■ Texto para leer ■
- 1
- Cuando se terminó toda la obra que Salomón realizó para el templo del Señor, Salomón puso allí todo lo que David, su padre, había dedicado.
La plata, el oro, y todos los utensilios, los puso en los tesoros del templo de Dios.
Salomón traslada el arca al templo
- 2
- Entonces Salomón reunió en Jerusalén a los ancianos de Israel y a todos los príncipes de las tribus y a los jefes de las familias israelitas, para que trasladaran el arca del pacto del Señor desde la ciudad de David, que es Sión.
- 3
- Con el rey se reunieron todos los varones de Israel, para celebrar la fiesta solemne del mes séptimo.
- 4
- Todos los ancianos de Israel hicieron acto de presencia, y los levitas tomaron el arca
- 5
- y la llevaron, junto con el tabernáculo de reunión y todos los utensilios del santuario que estaban en el tabernáculo.

■ Datos mostrados ■
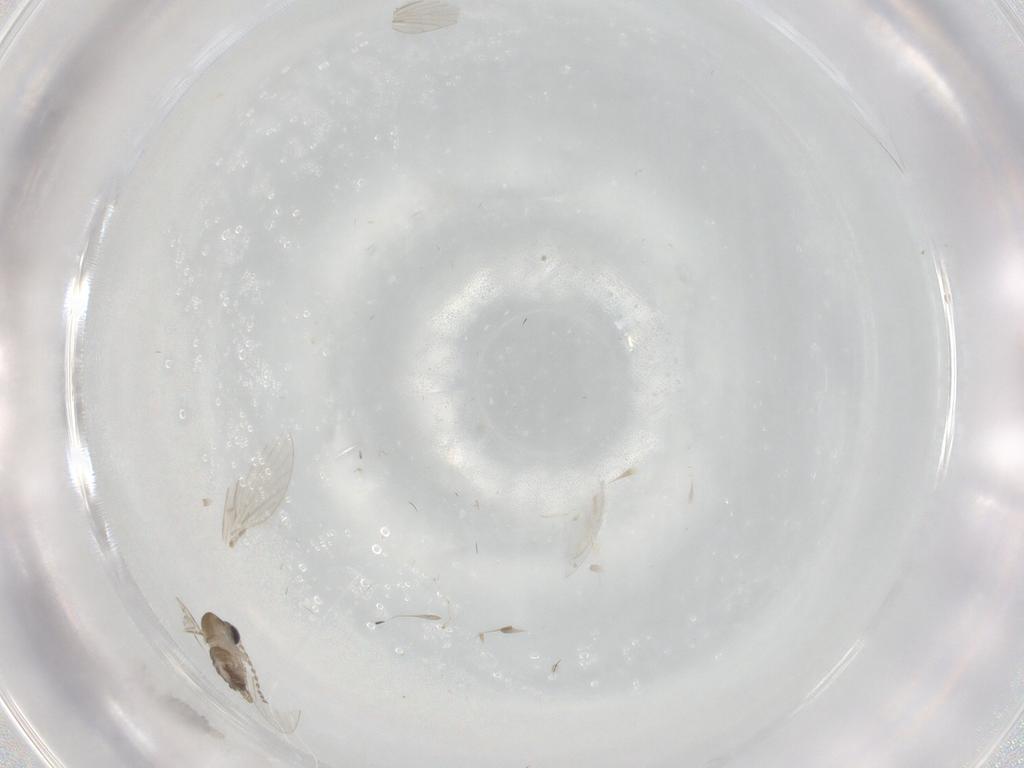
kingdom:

---

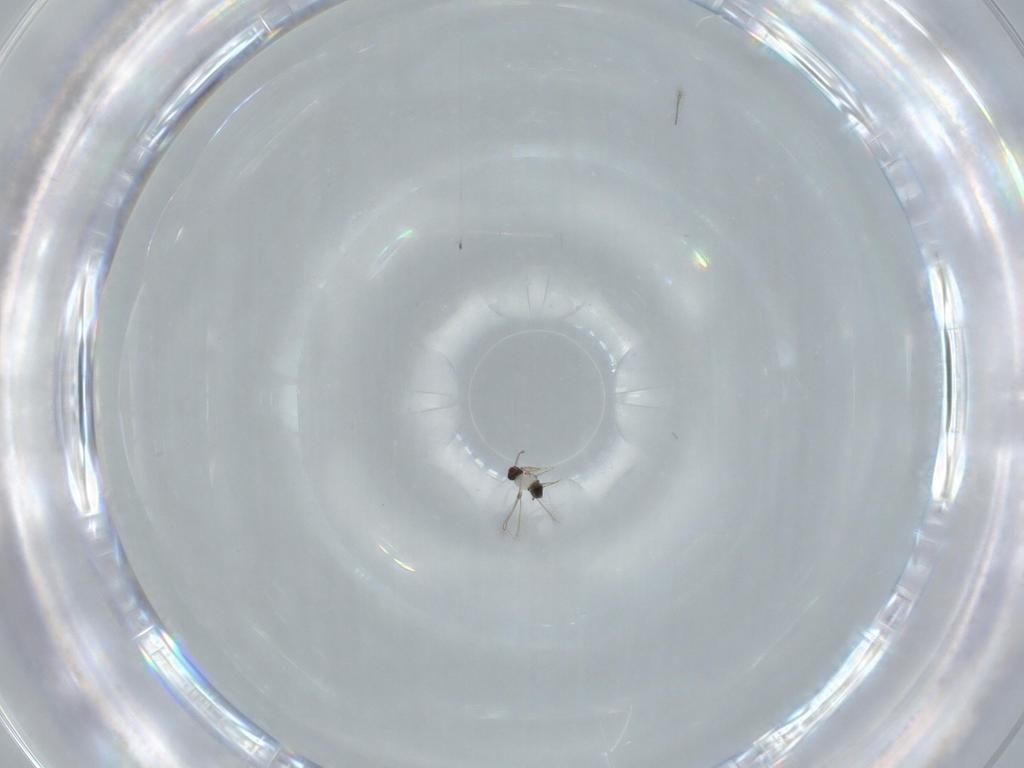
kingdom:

--

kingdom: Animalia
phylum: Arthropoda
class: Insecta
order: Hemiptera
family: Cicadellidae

■ Tareas pendientes ■
1. Responde a estas preguntas sobre el pasaje del traslado del arca:
(a) ¿Dónde puso Salomón la plata, el oro y todos los utensilios?
(b) ¿Qué fiesta iban a celebrar los varones de Israel reunidos con el rey?
(c) ¿Quiénes tomaron el arca?
2. Escribe el fragmento del pasaje del traslado del arca que va entre "La plata, el" y "del mes séptimo.", ambos incluidos.

■ Respuestas del ejercicio ■
1.
(a) En los tesoros del templo de Dios.
(b) La fiesta solemne del mes séptimo.
(c) Los levitas.

2.
La plata, el oro, y todos los utensilios, los puso en los tesoros del templo de Dios.
Salomón traslada el arca al templo
- 2
- Entonces Salomón reunió en Jerusalén a los ancianos de Israel y a todos los príncipes de las tribus y a los jefes de las familias israelitas, para que trasladaran el arca del pacto del Señor desde la ciudad de David, que es Sión.
- 3
- Con el rey se reunieron todos los varones de Israel, para celebrar la fiesta solemne del mes séptimo.